We begin with the aforementioned Richie, once a rock star, now a wealthy and successful record producer with a curious addiction to chocolate pudding pots and an even curiouser belief in his own (imagined) integrity. It’s a trait that remains elusive to everyone but Richie: by not telling his wife, Karin, about his latest affair, he naively believes that he’s keeping his family safe.
Meanwhile, Richie’s sister, Bec, a gifted scientist working on a Malaria vaccine, has just split up with her boyfriend, the creepily fanatic newspaper mogul Val Oatman. When Bec meets Richie’s old friend and bandmate, Alex, another scientist whose work is apparently on the verge of revealing the secret to eternal life (at least, this is what Alex’s Uncle Harry believes), the two begin a relationship.

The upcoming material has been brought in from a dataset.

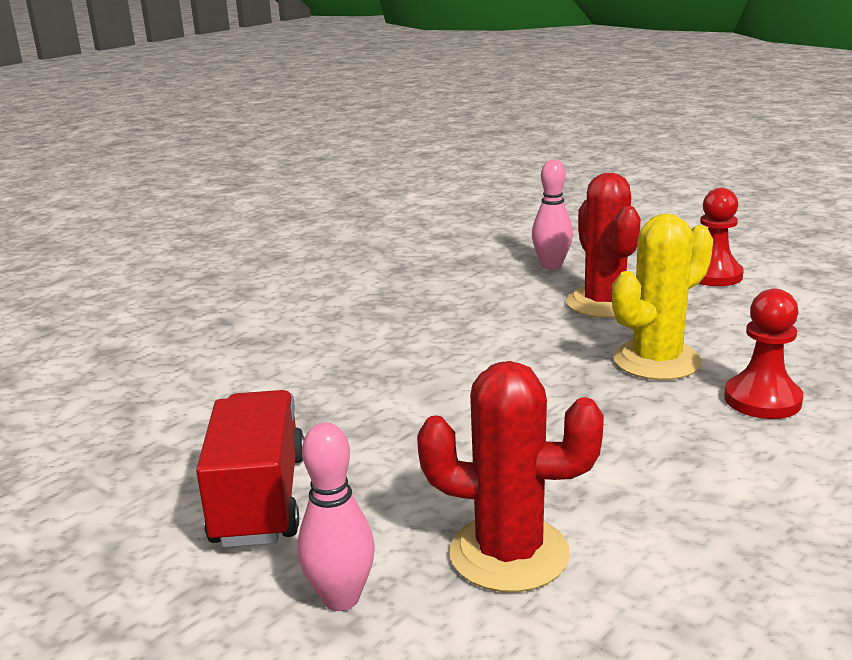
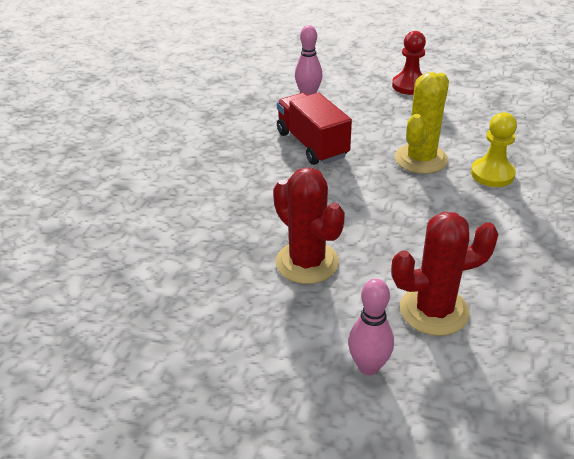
camera: 25 degrees left, 15 degrees up
(260, 499) = (268, 318): red truck -> red truck (312, 144)
(604, 303) = (362, 121): red cactus -> red cactus (307, 262)
(762, 400) = (492, 174): red pawn -> yellow pawn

The stage is set for catastrophe when Val’s bitterness—and his association with a sinister organisation called the Moral Foundation—prompts him to seek revenge on Bec via Ritchie.
Val’s strategy is both cunning and roundabout, and once we learn of it, the narrative branches out to follow Bec’s story, leaving Ritchie—who must slowly grapple with an increasingly grating moral conundrum—to fade into the narrative background, as his sister and her new partner face their own upheavals. As Bec and Alex’s groundbreaking scientific work propels them into the adoring media spotlight (they are ‘science’s golden couple’, presenting a double-whammy of deadly disease cure and possible eternal youth), their struggle to conceive a child threatens to unbalance their domestic equilibrium. In a masterfully orchestrated parallel of personal moral struggle, Bec, like Ritchie, must ultimately confront the conflict between her desire and her loyalty, and face the consequences of her choice.

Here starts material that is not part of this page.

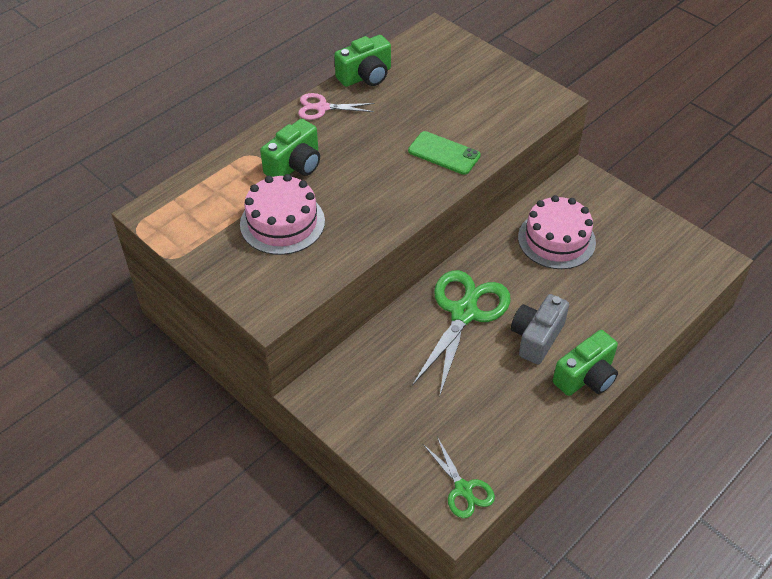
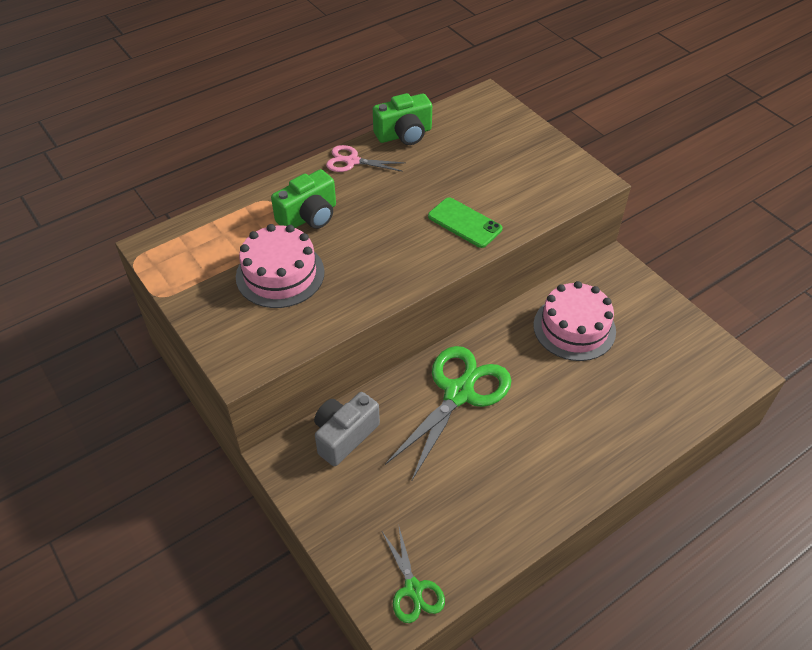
camera: 10 degrees right, 0 degrees up
(536, 337) = (530, 431): grey camera -> grey camera (344, 436)
(586, 377) = (574, 483): green camera -> none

This conflict between personal desire and the (alleged) greater moral good propels the narrative action. Meek makes it all the more topical by situating it in the context today’s celebrity-obsessed culture: when Alex is given the opportunity to front a TV series about the genetics of ageing, Bec’s response is cynical: ‘“you won’t be a scientist, you’ll be someone who talks about science,”’ she admonishes him. ‘“It’s as if people think the highest form of anything in this country’s not doing it, it’s going on television and talking about doing it.”’
In the meantime, the sense of altruism that ostensibly fuels Bec’s and Alex’s work—curing a deadly disease, prolonging human life—falls into sharp contrast beside the complications of their own desire for a child, and the fallout it eventually creates.
Alongside this, Meek skilfully weaves the connecting stories of his ambitiously large cast: Alex’s Uncle Harry, sick and dying and convinced that his nephew can cure him; Alex’s brother Dougie, a sad and drifting soul who falls for Bec, and his devoutly religious cousin, Matthew; and, of course, Ritchie, who must make a choice upon which the narrative’s final climax turns. Layers of want and self-preservation cloak each character’s decisions and motivations: no matter who you are and what you do, Meek seems to be saying, the tables can always turn; trust and loyalty are flimsy tightropes that can only take you so far.
The Heart Broke In gives us a tightly knotted chain of intimate actions and reactions, showing how the doubts and desires that pulse beneath our closest relationships shape the trajectories of our lives. It’s an unflattering portrait of human nature, but also an undeniably compelling and accurate one.